▶ _Text for analysis_
————

Personal information
- Full name: Yan Yu
- Date of birth: 3 November 2002 (age 23)
- Place of birth: Wuyi County, Hebei, China
- Height: 1.75 m (5 ft 9 in)
- Position: Winger

Team information
- Current team: Shaanxi Union
- Number: 36

Youth career
- 2017–2023: Beijing Guoan

Senior career*
- Years: Team / Apps / (Gls)
- 2022–2024: Beijing Guoan / 8 / (1)
- 2024: → Heilongjiang Ice City (loan) / 27 / (1)
- 2025–: Shaanxi Union / 27 / (4)

= Yan Yu (footballer) =

Chinese footballer (born 2002)

Yan Yu (闫雨 (閆雨, Yán Yǔ); born 3 November 2002) is a Chinese professional footballer who plays as a winger for China League One club Shaanxi Union.

==Early life==
Yan Yu was first introduced to football when he got curious about the sport and signed up for football lessons around 2012. He is a Beijing Guoan supporter, and claims it was his childhood dream to play in front of tens of thousands of spectators. In 2017, he joined the Beijing Sinobo Guoan youth academy, playing as a full-back. In 2018, he played in the 2018 Chinese U-19 Super League for Beijing Sinobo Guoan. As Yan Yu preferred attacking, he was converted by coach Zhai Biao into a winger. In 2022, after three years without official matches at the youth level, he took part in Beijing Guoan's 2022 CFA U-21 League season. After scoring six goals and winning the CFA U-21 League title, he was credited with the Player of the Year award for his season.

==Career==
After a wave of injuries and COVID-19 cases that hit the Beijing Guoan first-team, Yan Yu, along with nine other U-21 teammates, were given the chance to play in the Chinese Super League. Manager Stanley Menzo started Yan Yu for his professional and senior debut on 23 December 2022 in a league fixture against Guangzhou. In the 31st minute, Yan Yu connected with a Hu Jiaqi corner to give Guoan the equaliser with his goal, with the game eventually finishing at a 3–1 victory to Beijing Guoan.

Yan Yu was promoted to the Beijing Guoan first-team ahead of the 2023 season. On 9 June 2023, he made his first appearance of the season for the club, coming on as a substitute in the 67th minute in a league match against Dalian Pro, with Guoan trailing behind 2–0. The match finished 2–2. He was given eight more appearances off the bench in the 2023 season, with six being in the league and two in the 2023 Chinese FA Cup.

————

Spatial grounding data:
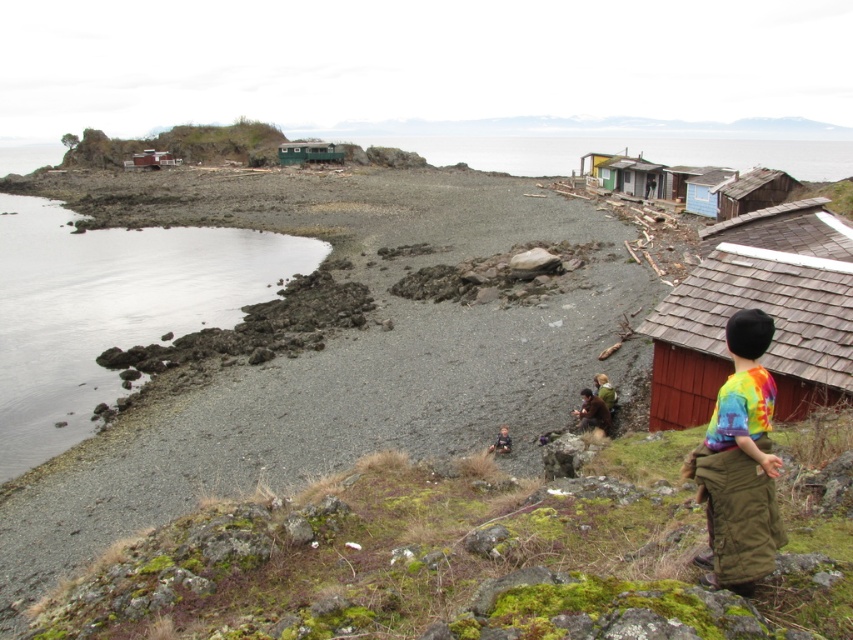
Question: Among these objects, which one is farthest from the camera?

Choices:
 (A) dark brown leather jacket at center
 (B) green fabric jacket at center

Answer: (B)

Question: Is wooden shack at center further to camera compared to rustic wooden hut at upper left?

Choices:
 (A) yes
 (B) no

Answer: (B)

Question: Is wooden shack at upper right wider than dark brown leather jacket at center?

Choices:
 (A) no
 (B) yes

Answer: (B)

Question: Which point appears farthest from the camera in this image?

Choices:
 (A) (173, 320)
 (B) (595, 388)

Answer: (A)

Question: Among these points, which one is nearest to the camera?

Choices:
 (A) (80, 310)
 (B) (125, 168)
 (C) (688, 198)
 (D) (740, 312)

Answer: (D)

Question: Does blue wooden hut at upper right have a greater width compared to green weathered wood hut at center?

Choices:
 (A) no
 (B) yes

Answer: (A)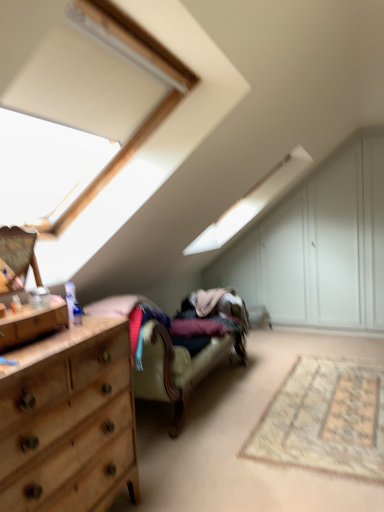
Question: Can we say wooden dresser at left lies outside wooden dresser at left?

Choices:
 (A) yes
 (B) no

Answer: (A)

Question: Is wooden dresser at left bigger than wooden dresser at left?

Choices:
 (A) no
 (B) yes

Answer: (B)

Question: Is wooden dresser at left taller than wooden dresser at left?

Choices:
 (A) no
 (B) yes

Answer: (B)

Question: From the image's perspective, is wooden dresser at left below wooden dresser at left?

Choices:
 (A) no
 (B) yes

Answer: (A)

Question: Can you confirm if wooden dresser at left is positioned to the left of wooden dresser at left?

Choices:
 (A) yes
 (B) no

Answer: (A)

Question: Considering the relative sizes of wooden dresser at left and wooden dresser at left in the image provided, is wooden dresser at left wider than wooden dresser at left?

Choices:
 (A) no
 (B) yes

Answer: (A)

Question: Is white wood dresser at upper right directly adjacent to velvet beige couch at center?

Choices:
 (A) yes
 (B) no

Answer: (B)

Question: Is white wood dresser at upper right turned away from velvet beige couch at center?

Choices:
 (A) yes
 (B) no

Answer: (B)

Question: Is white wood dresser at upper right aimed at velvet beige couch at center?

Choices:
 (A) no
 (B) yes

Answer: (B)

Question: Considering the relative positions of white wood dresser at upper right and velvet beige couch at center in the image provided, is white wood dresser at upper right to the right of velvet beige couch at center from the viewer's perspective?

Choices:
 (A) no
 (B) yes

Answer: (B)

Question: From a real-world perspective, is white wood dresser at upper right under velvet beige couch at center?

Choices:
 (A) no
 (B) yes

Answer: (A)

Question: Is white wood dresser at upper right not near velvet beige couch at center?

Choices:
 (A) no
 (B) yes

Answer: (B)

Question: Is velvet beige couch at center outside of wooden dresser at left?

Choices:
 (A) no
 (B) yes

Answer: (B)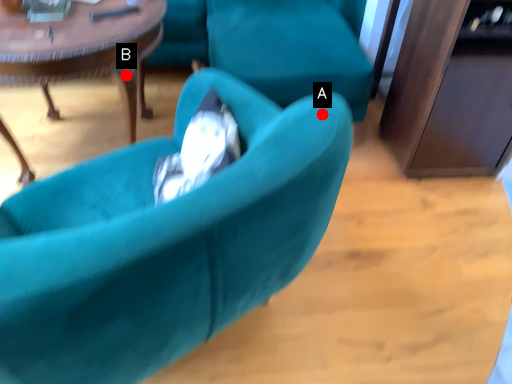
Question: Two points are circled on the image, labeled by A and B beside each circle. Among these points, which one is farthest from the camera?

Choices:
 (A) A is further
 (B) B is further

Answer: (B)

————

▶ _Work to complete_
1. Answer these questions using the text on footballer Yan Yu.
(a) Which coach converted Yan Yu into a winger?
(b) Whose corner did Yan Yu connect with to score in his senior debut?
(c) What number does Yan Yu wear at Shaanxi Union?
2. Carry on the text about footballer Yan Yu, starting after its final sentence.

▶ _Answers below_
1.
(a) Zhai Biao
(b) Hu Jiaqi's
(c) 36

2.
On 26 February 2024, Yan Yu and Guoan teammate Ma Yujun were loaned out to China League One club Heilongjiang Ice City. Yan featured in 28 matches across all competitions for Heilongjiang, grabbing one goal and one assist. Yan thanked the coaches and supporters at the end of the season ahead of his return to Beijing Guoan, and apologised on social media to the fans that he, as a starter, was not able to bring more wins to the team.

Yan departed Guoan and signed for China League One club Shaanxi Union ahead of the 2025 season.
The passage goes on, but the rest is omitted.